Tale of Two Small Business Surveys

The Journal (Newcastle, England), June 21, 2006 | Go to article overview

Tale of Two Small Business Surveys


Byline: By Graeme King

New research from the Federation of Small Businesses shows North-East firms becoming less reliant on grants and business support services, but One NorthEast research says otherwise. Graeme King tries to understand what is really going on.

For many years, statistics detailing the size and scale of the North-East economy have not always made easy reading for those charged with driving the region forward.

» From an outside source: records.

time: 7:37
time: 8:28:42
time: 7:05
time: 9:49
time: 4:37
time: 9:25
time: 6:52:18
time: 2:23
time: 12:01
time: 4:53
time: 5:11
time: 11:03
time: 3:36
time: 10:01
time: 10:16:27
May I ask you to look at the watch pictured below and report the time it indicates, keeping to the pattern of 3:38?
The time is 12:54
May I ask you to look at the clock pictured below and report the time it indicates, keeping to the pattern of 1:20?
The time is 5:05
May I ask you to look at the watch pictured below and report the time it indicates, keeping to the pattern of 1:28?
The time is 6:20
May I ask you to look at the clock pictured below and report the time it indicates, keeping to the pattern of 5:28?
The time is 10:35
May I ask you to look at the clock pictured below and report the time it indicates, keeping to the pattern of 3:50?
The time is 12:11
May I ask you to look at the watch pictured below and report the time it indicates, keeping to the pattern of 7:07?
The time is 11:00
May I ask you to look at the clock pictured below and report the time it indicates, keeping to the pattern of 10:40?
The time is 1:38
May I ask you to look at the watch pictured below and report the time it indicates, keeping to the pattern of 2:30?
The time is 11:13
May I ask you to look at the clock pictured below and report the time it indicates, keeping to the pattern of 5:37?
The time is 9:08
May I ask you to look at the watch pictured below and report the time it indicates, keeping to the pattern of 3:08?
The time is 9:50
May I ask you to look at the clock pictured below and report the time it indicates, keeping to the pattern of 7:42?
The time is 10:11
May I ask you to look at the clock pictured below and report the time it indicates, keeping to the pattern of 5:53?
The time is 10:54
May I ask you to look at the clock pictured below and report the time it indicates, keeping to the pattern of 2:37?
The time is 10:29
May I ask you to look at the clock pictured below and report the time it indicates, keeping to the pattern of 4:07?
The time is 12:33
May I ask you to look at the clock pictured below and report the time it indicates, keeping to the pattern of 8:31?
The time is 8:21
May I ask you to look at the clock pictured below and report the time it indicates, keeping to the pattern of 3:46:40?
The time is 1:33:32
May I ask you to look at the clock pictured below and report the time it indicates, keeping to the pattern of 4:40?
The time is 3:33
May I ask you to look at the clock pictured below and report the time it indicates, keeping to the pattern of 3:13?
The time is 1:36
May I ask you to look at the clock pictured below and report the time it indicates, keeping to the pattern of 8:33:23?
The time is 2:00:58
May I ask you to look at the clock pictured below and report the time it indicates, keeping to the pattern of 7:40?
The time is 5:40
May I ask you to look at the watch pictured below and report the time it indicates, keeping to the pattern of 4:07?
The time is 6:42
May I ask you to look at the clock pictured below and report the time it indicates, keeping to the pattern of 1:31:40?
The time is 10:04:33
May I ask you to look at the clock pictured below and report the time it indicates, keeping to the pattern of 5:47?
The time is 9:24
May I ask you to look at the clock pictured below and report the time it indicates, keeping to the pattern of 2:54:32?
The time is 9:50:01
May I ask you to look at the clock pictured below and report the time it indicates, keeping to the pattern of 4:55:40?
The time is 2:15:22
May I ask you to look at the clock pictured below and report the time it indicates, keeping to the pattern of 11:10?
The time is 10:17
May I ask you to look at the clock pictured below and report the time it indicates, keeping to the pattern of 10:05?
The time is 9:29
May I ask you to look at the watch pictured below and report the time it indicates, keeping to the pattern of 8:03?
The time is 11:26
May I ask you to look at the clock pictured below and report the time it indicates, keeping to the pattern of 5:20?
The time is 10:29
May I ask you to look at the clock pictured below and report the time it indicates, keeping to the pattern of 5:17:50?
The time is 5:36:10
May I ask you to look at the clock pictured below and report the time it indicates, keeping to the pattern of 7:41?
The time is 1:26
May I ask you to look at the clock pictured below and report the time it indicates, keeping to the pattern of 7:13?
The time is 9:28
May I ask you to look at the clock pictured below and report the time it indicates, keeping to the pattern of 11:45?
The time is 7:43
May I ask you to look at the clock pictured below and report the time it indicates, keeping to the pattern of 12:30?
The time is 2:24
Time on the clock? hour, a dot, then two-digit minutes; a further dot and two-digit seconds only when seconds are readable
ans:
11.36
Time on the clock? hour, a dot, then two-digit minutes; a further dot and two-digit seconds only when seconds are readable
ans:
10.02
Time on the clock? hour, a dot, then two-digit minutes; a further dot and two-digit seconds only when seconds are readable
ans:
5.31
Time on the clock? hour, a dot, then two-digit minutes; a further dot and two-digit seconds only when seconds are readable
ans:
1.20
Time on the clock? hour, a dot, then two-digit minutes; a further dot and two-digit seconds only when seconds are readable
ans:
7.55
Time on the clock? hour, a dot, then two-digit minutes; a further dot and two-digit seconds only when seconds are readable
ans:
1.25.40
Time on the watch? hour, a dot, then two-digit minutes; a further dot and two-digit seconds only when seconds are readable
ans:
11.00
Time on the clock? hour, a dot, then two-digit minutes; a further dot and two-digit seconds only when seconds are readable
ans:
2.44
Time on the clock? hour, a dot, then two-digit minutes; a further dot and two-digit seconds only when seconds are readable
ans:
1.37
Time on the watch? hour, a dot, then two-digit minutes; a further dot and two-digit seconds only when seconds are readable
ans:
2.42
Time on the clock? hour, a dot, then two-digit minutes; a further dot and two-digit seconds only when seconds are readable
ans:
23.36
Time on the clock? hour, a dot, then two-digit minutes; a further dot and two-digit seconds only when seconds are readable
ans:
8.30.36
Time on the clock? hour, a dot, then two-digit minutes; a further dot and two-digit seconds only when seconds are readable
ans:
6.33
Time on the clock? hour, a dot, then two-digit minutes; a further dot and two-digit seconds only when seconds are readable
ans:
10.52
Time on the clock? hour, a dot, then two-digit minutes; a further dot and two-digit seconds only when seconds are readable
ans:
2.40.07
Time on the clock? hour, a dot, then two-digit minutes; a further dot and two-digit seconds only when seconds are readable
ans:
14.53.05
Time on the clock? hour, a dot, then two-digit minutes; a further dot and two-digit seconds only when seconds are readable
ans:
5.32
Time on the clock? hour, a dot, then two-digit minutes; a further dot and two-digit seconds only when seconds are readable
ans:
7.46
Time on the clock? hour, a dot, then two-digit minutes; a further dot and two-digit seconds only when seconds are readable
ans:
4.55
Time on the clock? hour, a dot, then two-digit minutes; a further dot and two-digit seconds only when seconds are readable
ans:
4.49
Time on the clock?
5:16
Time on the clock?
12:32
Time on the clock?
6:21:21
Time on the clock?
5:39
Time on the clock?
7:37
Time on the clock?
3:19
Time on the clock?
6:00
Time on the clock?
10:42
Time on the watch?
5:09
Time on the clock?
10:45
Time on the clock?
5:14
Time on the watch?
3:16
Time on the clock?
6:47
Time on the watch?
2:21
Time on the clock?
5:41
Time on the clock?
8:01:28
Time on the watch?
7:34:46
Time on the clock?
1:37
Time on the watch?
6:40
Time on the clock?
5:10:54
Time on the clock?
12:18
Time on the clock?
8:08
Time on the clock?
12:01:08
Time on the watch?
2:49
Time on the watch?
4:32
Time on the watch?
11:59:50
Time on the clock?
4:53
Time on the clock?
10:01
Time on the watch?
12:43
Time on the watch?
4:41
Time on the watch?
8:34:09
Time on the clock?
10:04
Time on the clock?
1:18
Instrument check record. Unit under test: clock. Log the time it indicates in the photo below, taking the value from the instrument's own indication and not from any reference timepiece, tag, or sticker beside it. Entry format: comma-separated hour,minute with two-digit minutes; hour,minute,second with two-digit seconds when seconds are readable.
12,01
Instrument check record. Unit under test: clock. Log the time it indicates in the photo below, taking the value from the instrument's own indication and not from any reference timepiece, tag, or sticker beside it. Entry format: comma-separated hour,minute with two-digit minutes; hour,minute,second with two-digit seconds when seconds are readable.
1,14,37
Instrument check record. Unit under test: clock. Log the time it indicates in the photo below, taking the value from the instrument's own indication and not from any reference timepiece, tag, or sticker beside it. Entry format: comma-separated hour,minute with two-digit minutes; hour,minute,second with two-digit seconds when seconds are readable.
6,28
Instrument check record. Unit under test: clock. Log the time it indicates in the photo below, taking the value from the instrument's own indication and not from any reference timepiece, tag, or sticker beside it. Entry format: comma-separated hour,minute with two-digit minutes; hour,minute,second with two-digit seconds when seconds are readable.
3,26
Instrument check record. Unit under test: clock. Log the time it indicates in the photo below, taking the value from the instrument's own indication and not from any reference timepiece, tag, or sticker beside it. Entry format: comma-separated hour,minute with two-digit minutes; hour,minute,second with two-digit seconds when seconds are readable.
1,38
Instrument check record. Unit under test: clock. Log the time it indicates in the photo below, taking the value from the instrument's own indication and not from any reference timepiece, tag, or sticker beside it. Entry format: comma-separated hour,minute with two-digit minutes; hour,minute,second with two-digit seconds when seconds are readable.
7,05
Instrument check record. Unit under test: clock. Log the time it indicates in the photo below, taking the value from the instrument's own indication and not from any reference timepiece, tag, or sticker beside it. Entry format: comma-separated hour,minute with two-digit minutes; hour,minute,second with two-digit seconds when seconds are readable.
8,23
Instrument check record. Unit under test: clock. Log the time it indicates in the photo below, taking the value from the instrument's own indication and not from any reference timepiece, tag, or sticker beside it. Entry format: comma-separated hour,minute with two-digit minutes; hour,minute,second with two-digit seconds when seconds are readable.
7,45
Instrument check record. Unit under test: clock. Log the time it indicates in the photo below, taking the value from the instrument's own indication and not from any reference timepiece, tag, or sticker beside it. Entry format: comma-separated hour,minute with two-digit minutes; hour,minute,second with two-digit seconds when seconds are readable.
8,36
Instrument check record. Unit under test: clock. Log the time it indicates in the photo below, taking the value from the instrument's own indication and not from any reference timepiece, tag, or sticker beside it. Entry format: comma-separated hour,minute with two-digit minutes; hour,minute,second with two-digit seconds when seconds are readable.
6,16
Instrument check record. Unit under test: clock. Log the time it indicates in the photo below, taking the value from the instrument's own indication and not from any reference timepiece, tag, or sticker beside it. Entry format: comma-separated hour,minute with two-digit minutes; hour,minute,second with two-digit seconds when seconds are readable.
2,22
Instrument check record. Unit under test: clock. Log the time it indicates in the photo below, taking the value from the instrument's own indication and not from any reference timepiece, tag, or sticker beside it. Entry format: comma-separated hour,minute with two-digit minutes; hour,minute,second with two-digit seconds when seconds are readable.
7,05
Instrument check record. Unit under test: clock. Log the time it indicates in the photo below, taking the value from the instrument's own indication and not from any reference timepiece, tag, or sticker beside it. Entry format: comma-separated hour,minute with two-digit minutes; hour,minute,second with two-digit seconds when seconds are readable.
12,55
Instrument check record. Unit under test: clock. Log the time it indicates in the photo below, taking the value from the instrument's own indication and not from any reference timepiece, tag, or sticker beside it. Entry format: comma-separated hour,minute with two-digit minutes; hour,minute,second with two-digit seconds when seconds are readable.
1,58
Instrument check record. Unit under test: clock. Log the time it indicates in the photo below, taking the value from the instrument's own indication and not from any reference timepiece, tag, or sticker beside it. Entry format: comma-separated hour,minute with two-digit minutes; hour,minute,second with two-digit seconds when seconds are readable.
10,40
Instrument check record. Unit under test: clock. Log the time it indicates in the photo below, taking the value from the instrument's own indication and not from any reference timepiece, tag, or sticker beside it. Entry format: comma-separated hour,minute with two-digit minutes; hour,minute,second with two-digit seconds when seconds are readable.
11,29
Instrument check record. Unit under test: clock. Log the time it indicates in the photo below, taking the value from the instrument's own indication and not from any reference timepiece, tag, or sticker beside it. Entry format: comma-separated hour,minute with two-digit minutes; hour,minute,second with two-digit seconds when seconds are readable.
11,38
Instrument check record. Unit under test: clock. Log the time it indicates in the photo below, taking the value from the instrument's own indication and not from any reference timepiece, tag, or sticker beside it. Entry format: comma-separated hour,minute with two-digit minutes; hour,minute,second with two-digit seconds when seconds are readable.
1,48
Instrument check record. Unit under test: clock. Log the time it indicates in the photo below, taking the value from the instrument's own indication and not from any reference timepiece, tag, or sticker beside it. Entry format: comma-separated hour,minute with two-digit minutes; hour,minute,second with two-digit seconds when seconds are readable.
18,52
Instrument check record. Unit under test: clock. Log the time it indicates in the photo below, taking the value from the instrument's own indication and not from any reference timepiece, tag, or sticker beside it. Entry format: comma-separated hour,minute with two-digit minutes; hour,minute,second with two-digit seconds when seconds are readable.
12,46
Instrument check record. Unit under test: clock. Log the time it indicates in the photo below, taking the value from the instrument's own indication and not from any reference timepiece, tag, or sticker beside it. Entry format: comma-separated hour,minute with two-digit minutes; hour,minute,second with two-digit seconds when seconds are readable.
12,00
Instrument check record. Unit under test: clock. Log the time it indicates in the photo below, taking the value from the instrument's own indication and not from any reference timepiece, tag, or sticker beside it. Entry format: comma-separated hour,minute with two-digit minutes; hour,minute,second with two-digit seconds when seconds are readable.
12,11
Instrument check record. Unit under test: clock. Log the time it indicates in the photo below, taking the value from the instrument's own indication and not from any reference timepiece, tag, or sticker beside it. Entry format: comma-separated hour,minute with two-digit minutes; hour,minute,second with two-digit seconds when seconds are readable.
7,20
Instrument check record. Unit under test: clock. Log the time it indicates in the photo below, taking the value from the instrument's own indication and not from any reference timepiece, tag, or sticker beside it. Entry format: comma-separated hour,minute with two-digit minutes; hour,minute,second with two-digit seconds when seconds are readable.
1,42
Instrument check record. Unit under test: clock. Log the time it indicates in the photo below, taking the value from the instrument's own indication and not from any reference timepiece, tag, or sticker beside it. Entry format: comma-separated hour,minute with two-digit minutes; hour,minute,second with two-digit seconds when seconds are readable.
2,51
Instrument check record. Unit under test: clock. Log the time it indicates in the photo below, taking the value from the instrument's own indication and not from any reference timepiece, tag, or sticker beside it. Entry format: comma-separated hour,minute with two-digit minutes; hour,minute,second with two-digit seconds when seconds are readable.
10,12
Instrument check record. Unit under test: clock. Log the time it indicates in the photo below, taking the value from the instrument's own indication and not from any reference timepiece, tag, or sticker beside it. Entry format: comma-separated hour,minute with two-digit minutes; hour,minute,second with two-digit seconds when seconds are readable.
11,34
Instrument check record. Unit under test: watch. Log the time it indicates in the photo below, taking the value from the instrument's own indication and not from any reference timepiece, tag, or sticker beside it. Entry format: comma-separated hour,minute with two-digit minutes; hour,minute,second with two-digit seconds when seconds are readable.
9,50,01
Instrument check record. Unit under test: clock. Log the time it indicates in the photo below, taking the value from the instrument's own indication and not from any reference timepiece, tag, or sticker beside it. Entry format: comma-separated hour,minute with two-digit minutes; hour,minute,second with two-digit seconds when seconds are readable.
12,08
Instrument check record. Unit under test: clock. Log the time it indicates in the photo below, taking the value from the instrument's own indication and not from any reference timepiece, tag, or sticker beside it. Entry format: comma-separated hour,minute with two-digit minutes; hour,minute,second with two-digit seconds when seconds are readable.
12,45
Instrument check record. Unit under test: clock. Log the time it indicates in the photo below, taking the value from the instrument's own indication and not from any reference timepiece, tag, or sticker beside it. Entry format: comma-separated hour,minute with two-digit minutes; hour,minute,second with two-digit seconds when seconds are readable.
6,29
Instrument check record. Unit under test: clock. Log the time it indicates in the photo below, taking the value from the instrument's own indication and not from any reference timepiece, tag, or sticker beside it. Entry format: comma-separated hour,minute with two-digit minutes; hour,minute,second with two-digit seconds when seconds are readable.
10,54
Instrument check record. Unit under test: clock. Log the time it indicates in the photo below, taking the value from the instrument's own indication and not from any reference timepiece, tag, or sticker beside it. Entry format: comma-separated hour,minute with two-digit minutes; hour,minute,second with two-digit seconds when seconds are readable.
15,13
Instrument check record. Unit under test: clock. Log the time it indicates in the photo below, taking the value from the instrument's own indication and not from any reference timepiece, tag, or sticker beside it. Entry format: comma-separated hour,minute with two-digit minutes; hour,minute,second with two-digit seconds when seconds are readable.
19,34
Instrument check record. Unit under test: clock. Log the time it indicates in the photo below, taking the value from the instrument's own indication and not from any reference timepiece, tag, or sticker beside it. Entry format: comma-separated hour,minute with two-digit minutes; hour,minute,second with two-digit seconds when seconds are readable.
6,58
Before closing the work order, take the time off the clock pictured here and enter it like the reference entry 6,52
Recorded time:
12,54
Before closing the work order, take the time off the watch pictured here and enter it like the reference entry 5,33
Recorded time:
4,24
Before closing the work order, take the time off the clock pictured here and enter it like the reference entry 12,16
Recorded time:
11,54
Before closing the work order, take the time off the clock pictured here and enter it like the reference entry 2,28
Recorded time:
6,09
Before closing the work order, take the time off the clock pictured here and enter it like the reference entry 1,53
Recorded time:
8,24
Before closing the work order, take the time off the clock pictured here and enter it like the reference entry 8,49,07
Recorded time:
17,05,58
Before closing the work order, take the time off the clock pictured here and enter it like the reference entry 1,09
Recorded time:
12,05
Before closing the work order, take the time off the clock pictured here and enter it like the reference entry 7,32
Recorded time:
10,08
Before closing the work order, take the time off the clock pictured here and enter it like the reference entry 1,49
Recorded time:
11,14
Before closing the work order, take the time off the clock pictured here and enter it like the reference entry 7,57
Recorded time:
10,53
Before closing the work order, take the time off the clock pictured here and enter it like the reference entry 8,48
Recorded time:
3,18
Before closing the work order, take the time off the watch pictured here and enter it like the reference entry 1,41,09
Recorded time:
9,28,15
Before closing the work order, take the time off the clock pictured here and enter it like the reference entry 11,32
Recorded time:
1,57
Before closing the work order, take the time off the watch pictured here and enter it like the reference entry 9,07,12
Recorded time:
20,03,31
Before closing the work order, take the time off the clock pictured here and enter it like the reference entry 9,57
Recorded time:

Unemployment above the national average, GDP below it, a huge reliance on the public sector, and 30,000 fewer small businesses here than the national average.

And there was the suggestion that as a region we were too reliant on public money to support business.

There were high profile grants to inward investors who then left when the money ran out ( the likes of Viasystems, Black & Decker, Siemens, Philips and Samsung received more than pounds 50m between them, but have since left the North-East or reduced their operations.

But then without the success story of Nissan in Sunderland, not only would 4,500 workers at the factory not have jobs, but those thousands in the supply chain would not be in business either.

Meanwhile, the 90% of businesses in the region which employ just 10 staff or less have received rather less attention.

With Business Links ( the main source of support to SMEs ( the impression given has been one of a patchy success rate, with the organisations either loved or loathed depending on the individual's experience of them.

And still the perception has lingered that grants have been propping up the world of small business more than is healthy for an economy with growth ambitions.

Earlier this month, however, the Federation of Small Businesses published a survey indicating a bright new independence in its members' outlook.

The FSB found in its fourth biennial survey Lifting the Barriers to Growth in Small Businesses 2006 that fewer companies in the region are relying on grants to get them started and keep them going.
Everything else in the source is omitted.